Ambos callan. La relajada respiración de cada uno, estables, a sus respectivos lados de la línea telefónica llenan el espacio cedido por las palabras. Francis entrecierra los ojos, se deja sucumbir en la inevitable negrura de la madrugada cuando el foco de la lámpara deja de funcionar. Sabe que la conversación ya está alcanzando su fin y no hace nada para impedir que esto suceda. Comprende lo que antes no pudo asimilar, en ninguna de las tantas veces fallidas en las que ambos intentaron ponerle fin a su relación, esas tentativas a terminar y falsas amenazas de abandono; por fin comprende que es hora de dejarlo todo y continuar sin ello. Ni siquiera puede contar con quedarse con lo aprendido, porque Francis no aprendió nada, él amó sin reservas y eso le trajo consecuencias de todo tipo, sólo que ahora debe lidiar con las más difíciles de digerir.

—¿Arthur? —pregunta, para asegurarse de tener su completa atención.

—Sí, dime —responde, un tanto somnoliento.

—Tengo que volver a la cama —anuncia lentamente y casi con un nudo en la garganta, como si tragara una bolsa llena de pequeñas piedras. Cuando llegue el momento de colgar, sabrá que aún hay vuelta atrás y que puede volver a llamar a Arthur, incluso después del fin. Pero el desafío consiste en no volver—. Respecto a mis cosas... Puedes quedártelas. No las necesito, si tú tampoco las quieres, eres libres de botarlas.

—No seas tonto —bufa y ahora ya no posee ese deje de cansancio en su voz—. Puedes venir a buscarlas y ya.

—Ya lo sé, es sólo que prefiero no hacerlo —explica Francis, en una súplica muda.

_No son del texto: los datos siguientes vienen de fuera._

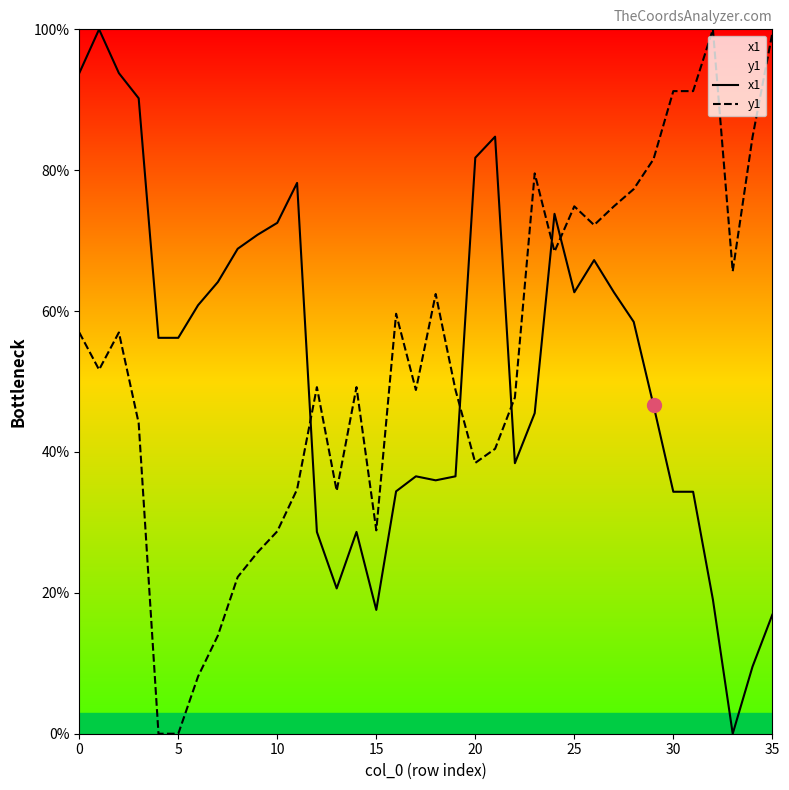

What is the label of the 2nd point from the right?

34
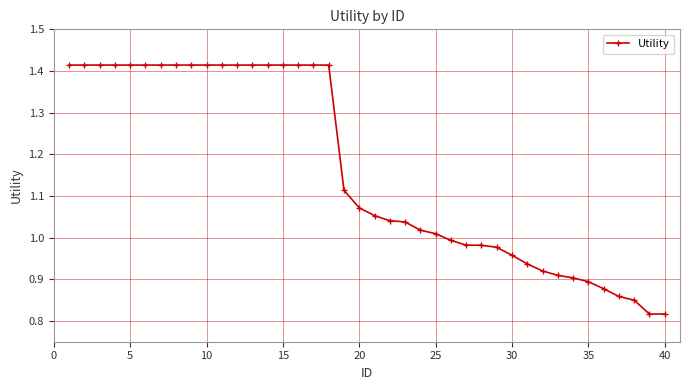

What is the difference between the maximum and minimum values?

0.6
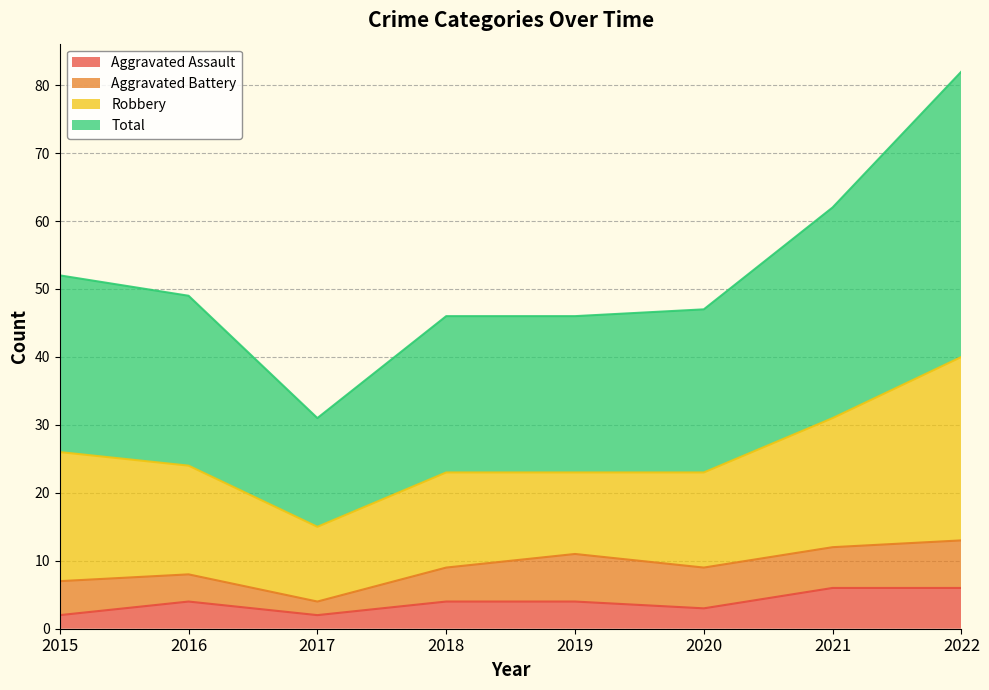

True or false: Aggravated Assault has a value of 4 at 2018.

True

Arthur termina cediendo sin mucho entusiasmo, lo que lleva a un nuevo pero breve período de silencio. Antes de lo que hubieran querido, se desean las buenas noches y cuelgan.

Después de pasado un minuto, que no es poco tiempo, Arthur se queda con la vista fija en la pantalla. Allí está la fotografía que lo arrancó de su sueño. Siente la ropa de dormir contra su espalda sudada durante las horas previas de descanso. Traga un poco de saliva con sabor a madrugada y soledad. Hace uso de su última voluntad antes de volver a la almohada, y elimina a Francis de su lista de contactos, fotografía incluida.